Protocol reduces mortality rates for hip fracture 80%
Protocol reduces mortality rates for hip fracture 80%
Administration overcame physician resistance
In 2000, quality professionals at Staten Island (NY) University Hospital reviewed the perioperative death of a 78-year-old woman undergoing hip fracture surgery. During a root-cause analysis of this sentinel event, a key area for improvement was identified: Medical staff lacked specific privileging for preoperative evaluations of high-risk patients.
Even though the organization’s mortality rate of 4.9% was less than the state average of 5.1%, quality leaders set a goal to reduce mortality by developing criteria-driven pre-op assessment privileges requiring specific training and experience.
A defined privilege was developed for medical staff to assess and preoperatively clear high-risk hip fracture patients to ensure competency and reduce variability. A cadre of physicians was identified who could continue doing the pre-op assessments, consisting initially of pulmonary or cardiac intensivists, and later, 20 hospitalists. In addition, emergency department physicians were asked to give earlier notification of hip fracture patients so medical evaluations can be initiated sooner.
"The medical management of the surgical patient is becoming a specialty field unto itself, and we relied on this research to form the basis of our hypothesis," says Joseph Conte, MPA, the organization’s vice president of quality and risk management. "We did not know that it would be validated by the outcomes until they were measured over time."
There was considerable resistance from attending surgeons who didn’t like having to ask a privileged physician to do preoperative assessments for their patients, Conte says. "The JCAHO medical staff standards do call for privileges to be defined in the department the practice is going to be delivered, so this was the underpinning for the authority we needed to go forward," he says.
Resistance was addressed by making it clear that patient safety was at stake and offering all medical staff who previously did preoperative clearance for hip fracture patients the opportunity to apply for preoperative assessment privileges.
"This was contingent on them taking the continuing medical education class, either internally or externally at an approved center, agreeing to proceed with the evaluation within 12 hours, and most importantly, that they continue monitoring the patient postoperatively throughout the stay," Conte adds. A four-hour evidence-based graduate medical education program was developed and offered to the medical staff so they could become privileged, with approximately 55 of 400 eligible physicians choosing to pursue it.

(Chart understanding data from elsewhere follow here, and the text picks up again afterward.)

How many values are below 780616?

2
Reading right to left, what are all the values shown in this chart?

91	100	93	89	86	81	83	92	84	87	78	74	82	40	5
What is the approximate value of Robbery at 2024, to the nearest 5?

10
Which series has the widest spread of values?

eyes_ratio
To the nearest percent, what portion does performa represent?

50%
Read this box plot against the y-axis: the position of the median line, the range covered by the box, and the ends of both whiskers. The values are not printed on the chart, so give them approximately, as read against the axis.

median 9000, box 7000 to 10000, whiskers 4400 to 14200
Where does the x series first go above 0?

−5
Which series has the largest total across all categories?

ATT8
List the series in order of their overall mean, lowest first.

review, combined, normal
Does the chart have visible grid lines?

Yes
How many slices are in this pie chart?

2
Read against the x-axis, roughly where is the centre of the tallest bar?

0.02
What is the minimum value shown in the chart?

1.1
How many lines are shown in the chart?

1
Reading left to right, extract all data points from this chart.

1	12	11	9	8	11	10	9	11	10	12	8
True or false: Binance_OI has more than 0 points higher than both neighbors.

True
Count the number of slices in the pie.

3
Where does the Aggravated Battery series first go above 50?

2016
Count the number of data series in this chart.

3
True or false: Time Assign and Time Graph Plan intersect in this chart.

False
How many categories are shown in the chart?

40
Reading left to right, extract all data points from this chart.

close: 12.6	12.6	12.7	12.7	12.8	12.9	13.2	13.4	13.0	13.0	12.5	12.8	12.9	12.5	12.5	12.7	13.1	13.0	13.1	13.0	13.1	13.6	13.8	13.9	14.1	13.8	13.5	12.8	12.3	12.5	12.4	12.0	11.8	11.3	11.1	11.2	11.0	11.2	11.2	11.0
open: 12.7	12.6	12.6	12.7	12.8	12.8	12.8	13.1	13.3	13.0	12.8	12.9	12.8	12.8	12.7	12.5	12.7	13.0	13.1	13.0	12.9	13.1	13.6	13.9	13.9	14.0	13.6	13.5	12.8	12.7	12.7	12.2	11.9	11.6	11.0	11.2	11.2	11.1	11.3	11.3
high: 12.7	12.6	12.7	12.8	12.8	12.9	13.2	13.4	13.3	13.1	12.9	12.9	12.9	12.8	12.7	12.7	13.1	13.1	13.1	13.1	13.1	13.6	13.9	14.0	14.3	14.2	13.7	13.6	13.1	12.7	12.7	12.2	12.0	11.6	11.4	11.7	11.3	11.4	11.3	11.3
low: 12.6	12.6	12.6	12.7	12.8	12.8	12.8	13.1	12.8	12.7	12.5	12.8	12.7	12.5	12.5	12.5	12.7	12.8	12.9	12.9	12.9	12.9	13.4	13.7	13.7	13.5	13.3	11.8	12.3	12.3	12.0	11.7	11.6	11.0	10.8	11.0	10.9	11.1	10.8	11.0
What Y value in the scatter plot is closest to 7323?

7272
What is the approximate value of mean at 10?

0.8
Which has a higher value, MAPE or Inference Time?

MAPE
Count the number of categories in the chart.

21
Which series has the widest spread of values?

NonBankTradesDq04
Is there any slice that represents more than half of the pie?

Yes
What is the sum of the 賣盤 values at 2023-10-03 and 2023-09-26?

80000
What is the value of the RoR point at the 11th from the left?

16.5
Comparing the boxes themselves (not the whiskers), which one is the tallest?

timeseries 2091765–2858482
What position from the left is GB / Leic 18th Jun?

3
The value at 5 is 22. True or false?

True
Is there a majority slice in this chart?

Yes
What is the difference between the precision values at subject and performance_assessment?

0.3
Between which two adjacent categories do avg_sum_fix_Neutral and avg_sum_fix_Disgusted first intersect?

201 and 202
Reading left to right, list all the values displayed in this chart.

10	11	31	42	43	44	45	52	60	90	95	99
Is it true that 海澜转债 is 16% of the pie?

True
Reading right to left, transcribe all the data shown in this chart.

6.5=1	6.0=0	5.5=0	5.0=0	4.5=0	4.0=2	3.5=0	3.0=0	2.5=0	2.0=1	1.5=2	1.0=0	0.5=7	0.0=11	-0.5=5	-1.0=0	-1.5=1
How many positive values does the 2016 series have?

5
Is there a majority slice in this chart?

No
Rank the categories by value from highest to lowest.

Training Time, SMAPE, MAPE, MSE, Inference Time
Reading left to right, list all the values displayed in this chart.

Outcomes data were shared showing marked improvements, which motivated orthopedic surgeons to become advocates for the new process.
"They saw immediate benefits to their patients. They began using the new approach for assessment on all their patients age 65 and older having any kind of surgery, even though it was not required. This was very powerful," Conte says. The dual effect of reduced mortality and improved continuum of care overcame any remaining resistance within months, he adds.
Over the next three years, mortality rates for high-risk patients undergoing hip fracture repairs decreased nearly 80% — from 4.9% down to 1%. "The first year, it was reduced to 2.7% and the second year was the same. But the third year was a breakthrough year, with 1% mortality for over 200 patients, and so far we have held at that same level," Conte explains.
The impressive results resulted in the organization receiving both JCAHO’s Ernest A. Codman Award, which recognizes excellence in the use of outcomes measurement to achieve improvements in the quality and safety of health care, and the New York State Hospital Association’s Pinnacle Award for Quality Improvement.
The project has led to a credentialing revision for all categories of preoperative assessment for in-house surgical patients, Conte reports. "This process is being phased in starting with high-risk procedures in June of this year," he says. Since nearly 25% of patients die within one year of a hip fracture, the organization now is looking at post-op mortality for hip fracture patients following discharge. "We have developed a protocol that will follow patients post-discharge through a home visit program, including medical and physical therapy follow-up," he reports.
The organization’s root-cause analysis was the key factor in identifying areas for improvement, Conte adds. "We were able to dig down into issues related to competency training and variance and what happened in previous cases, which is not something generally done in morbidity and mortality review, when you are looking at an individual practitioner," he explains.
However, root-cause analysis only is effective when there is no preconceived notion at the initiation of the process, Conte notes. "Often, organizations go through the motions and back into a preconceived solution that is not a proximate cause of the event. If you do not make the hard decisions about competency, training, and performance, the process will not be fully effective."
Blaming an individual for inadequate performance does little to prevent recurrence, when in fact the underlying issues are often systematic and rooted in long-held practices that are difficult to change, both operationally and politically, Conte adds. "Using evidence-based medical information often satisfies the physician’s need for a scientific basis for change and improvement," he says.